Wednesday, July 14, 2010

(Bukan) Panggung Sandiwara

Beberapa hari yang lalu, seorang teman membuka ingatan saya pada satu cerita lama yang sangat, ya sangat menyebalkan dan menyakitkan. Jujur, saya agak kurang tertarik ketika dia -teman saya- memulai percakapan tentang cerita lama itu. Tapi nggak mungkin kan kalau saya pasang tampang bete didepan dia, akhirnya saya mencoba mendengarkan apa maksud pembicaraannya.

Sebelum dia meneruskan ceritanya, saya sudah menebak kemana arah pembicaraan kami. Dan benar saja, tebakan saya tepat sekali. Dia mencoba mengajak saya untuk menjawab 'Iya' dan kembali menjadi lakon disuatu panggung dan memainkan peran yang berkaitan dengan cerita lama tersebut.

Ah saya kan bukan pemain drama yang handal apalagi aktris papan atas yang terkenal. Tapi kenapa untuk kedua kalinya, saya terus diajak berperan di panggung yang sudah saya blacklist sebagai kegiatan yang tidak ingin saya lakukan lagi.

Dengan rasionalisasi keadaan panggung yang sekarat dan lakon-lakon muda yang dikhawatirkan tidak mampu mempertahankan panggung tersebut, dia tetap mengajak saya untuk bermain kembali, dengan harapan dapat membangkitkan kembali panggung tersebut. Setelah berbicara panjang lebar, dia kemudian pergi tanpa perlu saya menjawab ajakannya. Tentu saja, saya pun tidak akan langsung memberinya jawaban walaupun dia meminta, toh jawaban saya sekarang masih tetap sama dengan jawaban saya terdahulu, dan feeling saya mengatakan bahwa rekan-rekan yang senasib dengan saya pun memiliki jawaban yang sama jika diajak kembali melakon dipanggung tersebut. Tentu tidak mudah mengiyakan, karena -secara kasar- ini menyangkut harga diri.

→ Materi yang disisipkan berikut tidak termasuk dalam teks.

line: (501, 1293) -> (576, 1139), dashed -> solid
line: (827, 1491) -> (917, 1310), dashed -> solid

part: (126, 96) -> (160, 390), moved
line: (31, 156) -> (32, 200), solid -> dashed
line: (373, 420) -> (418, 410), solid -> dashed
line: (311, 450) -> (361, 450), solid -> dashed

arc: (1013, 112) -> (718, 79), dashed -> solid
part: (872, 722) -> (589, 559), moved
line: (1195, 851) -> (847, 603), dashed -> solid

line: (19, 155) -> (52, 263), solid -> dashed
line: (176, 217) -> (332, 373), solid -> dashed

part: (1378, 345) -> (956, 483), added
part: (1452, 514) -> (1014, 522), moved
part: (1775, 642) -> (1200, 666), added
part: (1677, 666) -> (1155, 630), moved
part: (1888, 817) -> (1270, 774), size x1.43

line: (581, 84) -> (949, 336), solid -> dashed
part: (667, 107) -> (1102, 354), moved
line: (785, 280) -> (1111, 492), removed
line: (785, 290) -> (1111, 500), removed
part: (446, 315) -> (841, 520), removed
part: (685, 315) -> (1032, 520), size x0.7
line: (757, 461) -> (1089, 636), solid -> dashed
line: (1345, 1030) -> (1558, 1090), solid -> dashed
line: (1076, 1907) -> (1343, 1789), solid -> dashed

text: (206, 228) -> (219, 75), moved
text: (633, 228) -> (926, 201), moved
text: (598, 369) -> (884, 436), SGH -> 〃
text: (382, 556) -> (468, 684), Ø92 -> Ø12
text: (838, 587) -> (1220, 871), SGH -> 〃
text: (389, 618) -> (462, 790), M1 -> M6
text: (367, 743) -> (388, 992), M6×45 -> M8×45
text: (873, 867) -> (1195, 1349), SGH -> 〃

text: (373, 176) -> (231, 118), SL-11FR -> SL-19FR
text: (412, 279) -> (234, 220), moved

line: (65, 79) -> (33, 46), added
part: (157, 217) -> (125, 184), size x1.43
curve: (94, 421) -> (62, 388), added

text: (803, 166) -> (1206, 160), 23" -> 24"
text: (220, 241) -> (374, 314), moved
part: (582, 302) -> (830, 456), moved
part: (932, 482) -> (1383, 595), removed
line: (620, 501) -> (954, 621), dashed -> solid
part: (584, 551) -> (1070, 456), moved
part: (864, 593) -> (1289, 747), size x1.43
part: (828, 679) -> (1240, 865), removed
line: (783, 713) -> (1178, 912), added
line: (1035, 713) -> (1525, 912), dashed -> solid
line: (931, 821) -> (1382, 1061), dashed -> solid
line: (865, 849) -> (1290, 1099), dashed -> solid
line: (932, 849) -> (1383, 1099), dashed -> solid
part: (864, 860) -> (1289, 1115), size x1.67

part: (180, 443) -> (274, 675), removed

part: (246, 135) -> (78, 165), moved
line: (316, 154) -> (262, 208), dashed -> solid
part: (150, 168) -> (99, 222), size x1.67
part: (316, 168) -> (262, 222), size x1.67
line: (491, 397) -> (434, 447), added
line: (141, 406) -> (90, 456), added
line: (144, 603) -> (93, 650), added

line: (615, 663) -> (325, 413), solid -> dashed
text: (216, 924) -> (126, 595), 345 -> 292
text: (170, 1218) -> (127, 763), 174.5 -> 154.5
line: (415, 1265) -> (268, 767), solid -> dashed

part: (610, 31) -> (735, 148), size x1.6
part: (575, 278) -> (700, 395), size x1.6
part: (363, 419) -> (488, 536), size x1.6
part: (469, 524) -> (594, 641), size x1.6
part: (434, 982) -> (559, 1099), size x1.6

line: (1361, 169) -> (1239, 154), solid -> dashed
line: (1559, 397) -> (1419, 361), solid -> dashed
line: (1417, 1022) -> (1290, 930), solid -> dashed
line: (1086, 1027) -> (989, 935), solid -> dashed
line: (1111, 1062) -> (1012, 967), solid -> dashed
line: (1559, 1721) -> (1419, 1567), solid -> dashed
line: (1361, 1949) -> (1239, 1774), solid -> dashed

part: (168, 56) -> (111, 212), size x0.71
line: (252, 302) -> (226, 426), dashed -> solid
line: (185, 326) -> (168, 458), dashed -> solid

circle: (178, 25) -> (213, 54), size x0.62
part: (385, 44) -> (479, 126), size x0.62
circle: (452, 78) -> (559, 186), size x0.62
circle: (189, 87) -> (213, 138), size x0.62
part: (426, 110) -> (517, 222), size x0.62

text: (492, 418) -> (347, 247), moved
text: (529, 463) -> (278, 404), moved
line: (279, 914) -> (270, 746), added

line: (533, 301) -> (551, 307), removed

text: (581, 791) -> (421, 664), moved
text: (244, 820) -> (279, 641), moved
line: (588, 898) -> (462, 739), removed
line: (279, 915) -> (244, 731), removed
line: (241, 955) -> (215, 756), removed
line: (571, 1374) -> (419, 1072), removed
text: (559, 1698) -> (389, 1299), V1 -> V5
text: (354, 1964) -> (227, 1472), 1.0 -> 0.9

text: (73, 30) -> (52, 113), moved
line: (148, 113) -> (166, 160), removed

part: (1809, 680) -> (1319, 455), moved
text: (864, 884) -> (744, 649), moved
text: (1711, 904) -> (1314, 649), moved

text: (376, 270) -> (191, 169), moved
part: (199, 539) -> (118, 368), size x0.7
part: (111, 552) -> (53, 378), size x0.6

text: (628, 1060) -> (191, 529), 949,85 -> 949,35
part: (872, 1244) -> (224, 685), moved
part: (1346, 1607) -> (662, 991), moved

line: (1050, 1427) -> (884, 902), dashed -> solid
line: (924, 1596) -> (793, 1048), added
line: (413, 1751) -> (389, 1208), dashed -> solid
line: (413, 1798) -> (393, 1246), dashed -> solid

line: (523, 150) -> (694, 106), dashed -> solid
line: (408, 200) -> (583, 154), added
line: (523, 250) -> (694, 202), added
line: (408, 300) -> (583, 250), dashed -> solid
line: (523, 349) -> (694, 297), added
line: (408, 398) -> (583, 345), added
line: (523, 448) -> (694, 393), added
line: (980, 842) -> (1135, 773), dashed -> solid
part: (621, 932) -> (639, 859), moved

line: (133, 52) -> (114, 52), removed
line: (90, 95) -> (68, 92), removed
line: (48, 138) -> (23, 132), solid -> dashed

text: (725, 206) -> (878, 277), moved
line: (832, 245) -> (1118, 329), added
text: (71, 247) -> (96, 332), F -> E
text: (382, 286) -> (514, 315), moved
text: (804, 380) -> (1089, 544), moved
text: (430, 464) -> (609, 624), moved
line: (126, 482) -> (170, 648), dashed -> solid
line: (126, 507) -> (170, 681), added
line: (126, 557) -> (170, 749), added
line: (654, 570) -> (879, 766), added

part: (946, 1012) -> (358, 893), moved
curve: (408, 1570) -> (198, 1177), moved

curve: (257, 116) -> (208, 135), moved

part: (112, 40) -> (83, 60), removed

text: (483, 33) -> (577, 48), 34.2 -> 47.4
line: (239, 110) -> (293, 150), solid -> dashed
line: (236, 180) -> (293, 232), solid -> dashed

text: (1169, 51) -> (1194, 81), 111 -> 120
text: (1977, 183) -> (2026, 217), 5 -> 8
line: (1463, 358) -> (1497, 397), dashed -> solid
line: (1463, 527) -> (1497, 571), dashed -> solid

Sebenarnya, bukan lakon-lakon muda atau panggungnya sendiri yang membuat saya tidak mau bergabung lagi, tetapi karena sutradara handal yang menguasai panggung tersebut. Yeah, ini hanya sudut pandang dan prasangka saya saja.

Sejak awal perjalanan panggung ini, saya sudah mencium ketidakenakan terhadap beliau, ditambah lagi dengan desas-desus track-record beliau yang sangat 'manis'. Dan kemudian saya pun bertemu beliau dalan suatu perayaan yang mengakibatkan kami bersitegang. Dengan segala kekesalan dan sakit hati yang membuncah dalam hati terhadap beliau -yang telah menyakiti hati saya dan rekan-rekan saya-, saya membeberkan kejahatan sang sutradara dan antek-anteknya tersebut. Walaupun mengakibatkan cibiran atau cap jelak sebagai junior-yang-tidak-tahu-sopan-santun. Terserah. Diasingkan pun saya tidak peduli. Seperti kutipan syair Gie: 'lebih baik diasingkan daripada menyerah pada kemunafikan.'

Ya, karena yang saya pedulikan adalah bagaimana caranya agar semua audiens mengetahui topeng asli dari sang sutradara. Karena semua itu semata-mata saya lakukan demi membuktikan seberapa 'sehat'nya panggung kita. Mungkin banyak yang menganggap saya sebagai pahlawan kesiangan, tetapi apakah kita harus tetap diam jika melihat ketidaksehatan didepan mata kita?

Biarlah masyarakat yang menilai. Kalimat itu yang selalu saya gumamkan setiap tak sengaja mendengar atau mendengar secara langsung dari orang-orang yang menanyakan perihal ini.

Biarkan juga waktu yang akan menjawabnya. Toh, sekarang para pecinta panggung mulai merasakan detak jantung panggung yang mulai melemah. Apalagi sepeninggal sutradara dari dunia per-panggung-an yang menyisakan warisan sebuah-maha-karya-kesemrawutan-panggung yang seolah-olah menjadi pekerjaan rumah yang harus diselesaikan oleh kami semua, termasuk saya dan rekan-rekan saya. Beuhh, permainan macam apa ini!